As per recent report by Washington Post, leading technology company Google has recommended that the federal government distribute the responsibility of overseeing AI tools across multiple agencies instead of establishing a singular regulator specifically for the purpose.
The company suggests that the National Institute of Standards and Technology (NIST), a non-regulatory agency within the Commerce Department, should take charge of issuing technical guidance to other agencies on how to manage the risks associated with AI. Google’s proposal was made in response to a request for comment by the Commerce Department, which sought inputs on the subject of “AI accountability.”
Explaining the proposal, Google’s President of Global Affairs, Kent Walker, referred to it as a “hub-and-spoke model” that would be more effective in navigating the diverse applications of AI across different parts of the economy, compared to a uniform approach relying on a single dedicated agency.
We think that AI is going to affect so many different sectors, we need regulators who understand the unique nuances in each of those areas, said Walker.
OpenAI’s CEO Sam Altman recently testified before Congress and spoke about the need for regulations to govern the development and deployment of large artificial intelligence (AI) models. One of his proposals was to establish a federal agency tasked with licensing these models. Microsoft’s President Brad Smith expressed support for Altman’s proposal, stating that a new government agency would be best suited to implement new rules for “highly capable AI foundation models.” Additionally, Smith put forward the idea of implementing “safety brakes” for AI systems that control critical infrastructure.
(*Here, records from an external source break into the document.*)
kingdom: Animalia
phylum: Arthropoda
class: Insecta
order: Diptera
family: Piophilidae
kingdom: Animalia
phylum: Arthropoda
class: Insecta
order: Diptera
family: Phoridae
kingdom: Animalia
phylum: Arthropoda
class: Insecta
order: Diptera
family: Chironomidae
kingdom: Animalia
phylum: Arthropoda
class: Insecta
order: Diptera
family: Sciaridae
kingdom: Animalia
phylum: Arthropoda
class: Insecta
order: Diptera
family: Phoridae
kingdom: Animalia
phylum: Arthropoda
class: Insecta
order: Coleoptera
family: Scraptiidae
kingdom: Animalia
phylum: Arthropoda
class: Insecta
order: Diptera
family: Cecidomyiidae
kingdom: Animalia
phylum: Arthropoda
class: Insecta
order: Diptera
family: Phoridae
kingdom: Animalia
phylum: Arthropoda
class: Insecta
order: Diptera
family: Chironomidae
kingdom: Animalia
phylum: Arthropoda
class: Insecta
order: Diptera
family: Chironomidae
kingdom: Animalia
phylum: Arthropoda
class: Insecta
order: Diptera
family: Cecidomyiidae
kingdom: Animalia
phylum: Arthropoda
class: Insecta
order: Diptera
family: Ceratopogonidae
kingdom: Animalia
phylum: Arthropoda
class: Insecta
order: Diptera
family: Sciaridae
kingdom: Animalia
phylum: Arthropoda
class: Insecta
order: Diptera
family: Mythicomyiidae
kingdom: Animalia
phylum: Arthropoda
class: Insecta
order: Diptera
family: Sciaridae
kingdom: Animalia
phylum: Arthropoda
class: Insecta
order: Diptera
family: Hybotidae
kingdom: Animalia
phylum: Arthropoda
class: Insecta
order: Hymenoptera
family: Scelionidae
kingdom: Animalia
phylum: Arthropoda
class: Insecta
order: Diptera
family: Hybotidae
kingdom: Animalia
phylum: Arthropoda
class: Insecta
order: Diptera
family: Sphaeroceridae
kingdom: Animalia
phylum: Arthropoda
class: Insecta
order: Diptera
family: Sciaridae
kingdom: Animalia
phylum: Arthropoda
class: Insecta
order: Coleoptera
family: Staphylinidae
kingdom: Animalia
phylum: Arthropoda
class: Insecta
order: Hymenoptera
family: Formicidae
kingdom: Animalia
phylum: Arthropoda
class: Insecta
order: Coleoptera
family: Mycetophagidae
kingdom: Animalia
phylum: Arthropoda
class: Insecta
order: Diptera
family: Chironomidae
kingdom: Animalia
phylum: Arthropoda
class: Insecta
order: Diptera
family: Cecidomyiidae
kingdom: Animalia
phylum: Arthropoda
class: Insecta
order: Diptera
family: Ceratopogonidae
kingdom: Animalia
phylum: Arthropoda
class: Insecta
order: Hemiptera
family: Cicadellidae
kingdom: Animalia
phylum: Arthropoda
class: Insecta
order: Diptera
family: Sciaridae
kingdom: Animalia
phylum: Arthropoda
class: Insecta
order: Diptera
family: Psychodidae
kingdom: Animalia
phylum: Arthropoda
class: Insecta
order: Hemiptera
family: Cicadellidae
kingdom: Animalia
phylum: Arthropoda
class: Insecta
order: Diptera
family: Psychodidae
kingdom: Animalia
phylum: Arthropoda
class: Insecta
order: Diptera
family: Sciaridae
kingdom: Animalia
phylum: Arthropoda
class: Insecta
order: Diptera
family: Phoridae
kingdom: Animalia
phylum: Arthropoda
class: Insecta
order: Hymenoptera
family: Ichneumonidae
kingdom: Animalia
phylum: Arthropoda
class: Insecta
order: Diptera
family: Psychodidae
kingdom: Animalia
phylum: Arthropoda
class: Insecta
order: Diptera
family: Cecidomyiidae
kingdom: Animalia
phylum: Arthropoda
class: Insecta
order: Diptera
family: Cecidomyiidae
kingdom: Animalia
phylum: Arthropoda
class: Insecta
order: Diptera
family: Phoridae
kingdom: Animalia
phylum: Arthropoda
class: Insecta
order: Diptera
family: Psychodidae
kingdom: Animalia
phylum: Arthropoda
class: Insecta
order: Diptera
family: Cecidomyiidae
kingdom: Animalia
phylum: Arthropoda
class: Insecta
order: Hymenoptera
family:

Google’s Vice President of Global Affairs, Kent Walker, stated that while the concept of licensing large AI models is worth exploring, the federal government should adopt a more comprehensive approach to AI regulation that considers all sectors and agencies.
NIST is capable of spearheading the movement given its noteworthy contributions to the field. The government will require specialized technical experts who possess considerable knowledge and understanding regarding the functioning of the models, opined Walker.